[Chart understanding data]
# # # # #

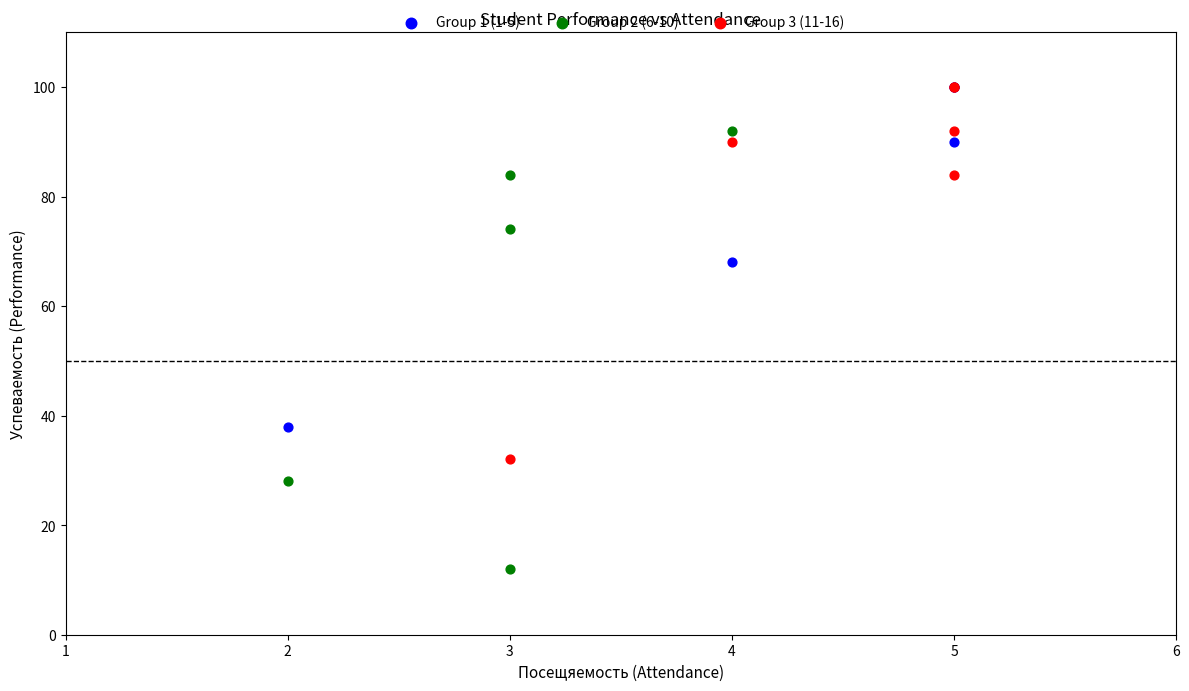

Which series has the largest Y range (max minus min)?

Group 2 (6-10)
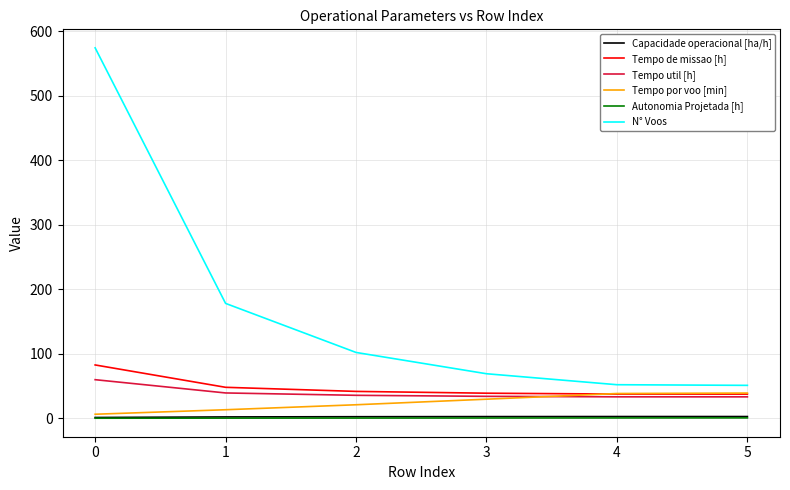

Does the chart display data point markers on the line(s)?

No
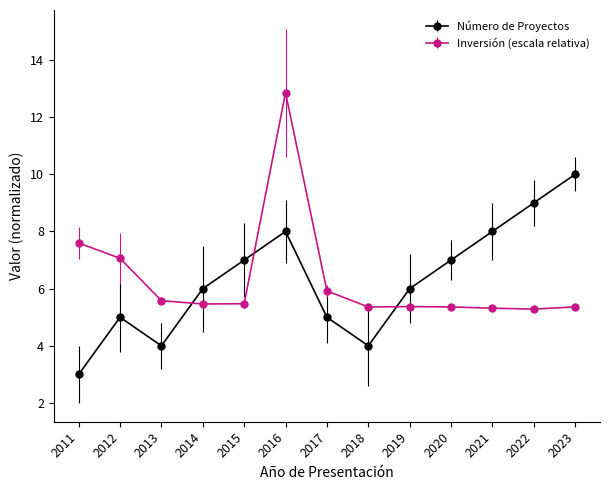

Rank the series at 2019 from highest to lowest value.

Número de Proyectos, Inversión (escala relativa)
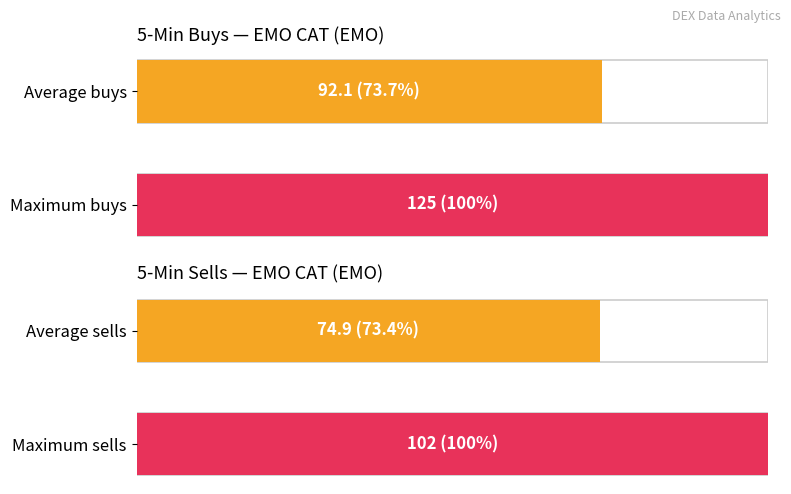

Does the chart contain stacked bars?

No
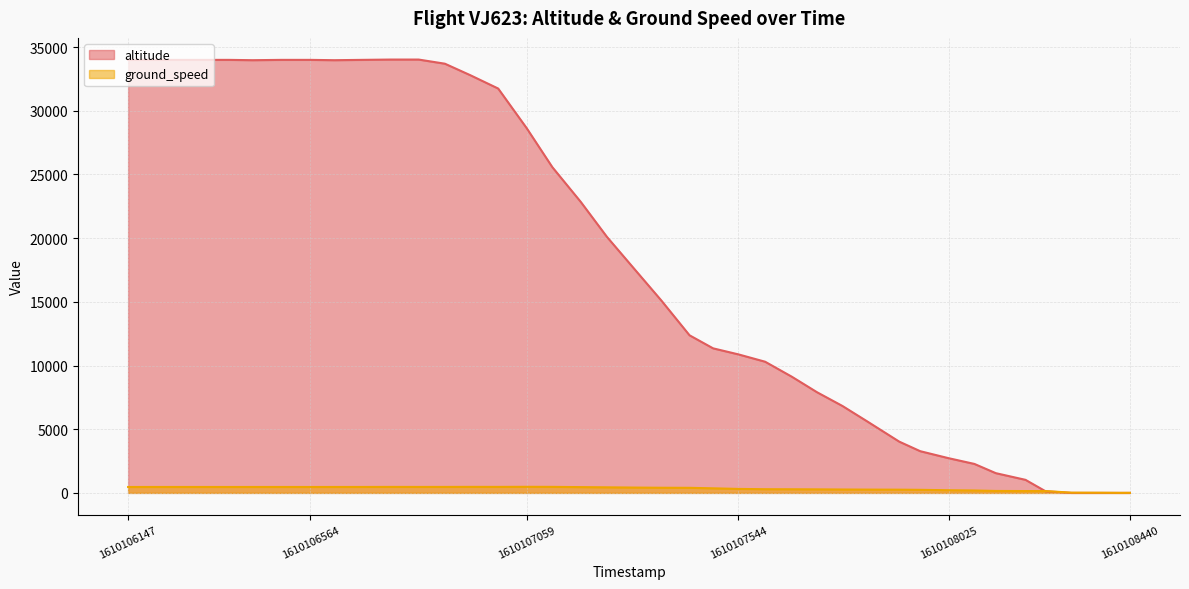

At which label is the value closest to 17012?

1610107367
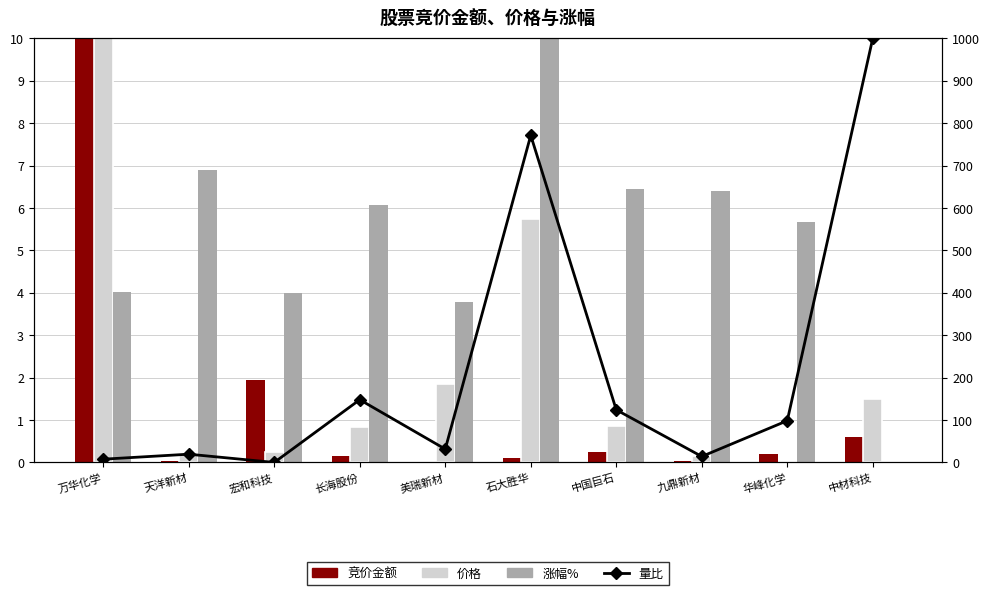

How many groups of bars are there?

10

# # # # #

**EXERCISE REQUIREMENTS**.
Rewrite the rows starting at the line that contains "Rank the series" and ending at the last row, changing "chart" to "graph" and keeping everything else the same. Leave out the pictures.

**SOLUTION TO THE PROBLEM**.
Rank the series at 2019 from highest to lowest value.

Número de Proyectos, Inversión (escala relativa)

Does the graph contain stacked bars?

No

At which label is the value closest to 17012?

1610107367

How many groups of bars are there?

10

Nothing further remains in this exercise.